*ENTRIES SHOWN*
######

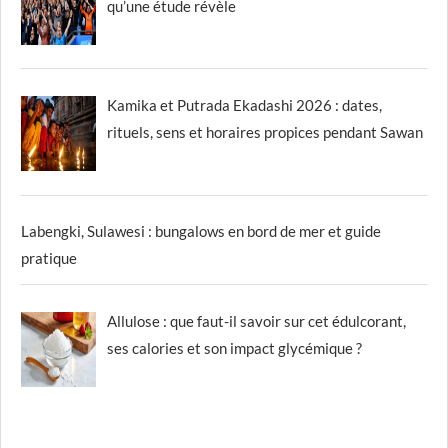
qu’une étude révèle
Kamika et Putrada Ekadashi 2026 : dates,
rituels, sens et horaires propices pendant Sawan
Labengki, Sulawesi : bungalows en bord de mer et guide
pratique
Allulose : que faut-il savoir sur cet édulcorant,
ses calories et son impact glycémique ?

######

*HOW TO COMPLETE THIS TASK*
Omit the pictures, then retype the remaining material without a single change.

*REPLY TO THE TASK*
qu’une étude révèle
Kamika et Putrada Ekadashi 2026 : dates,
rituels, sens et horaires propices pendant Sawan
Labengki, Sulawesi : bungalows en bord de mer et guide
pratique
Allulose : que faut-il savoir sur cet édulcorant,
ses calories et son impact glycémique ?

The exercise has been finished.